Update the rows from the line with "phylum: Tracheophyta" to the line with "common name: Pussyfoot" by replacing "common name" with "vernacular name", leaving everything else unchanged.

## BEGIN Given records

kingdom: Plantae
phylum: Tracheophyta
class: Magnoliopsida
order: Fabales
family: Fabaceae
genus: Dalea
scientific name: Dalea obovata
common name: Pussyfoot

## END Given records
## BEGIN Given records

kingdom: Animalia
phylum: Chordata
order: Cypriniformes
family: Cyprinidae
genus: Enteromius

## END Given records

## Answer to the problem
phylum: Tracheophyta
class: Magnoliopsida
order: Fabales
family: Fabaceae
genus: Dalea
scientific name: Dalea obovata
vernacular name: Pussyfoot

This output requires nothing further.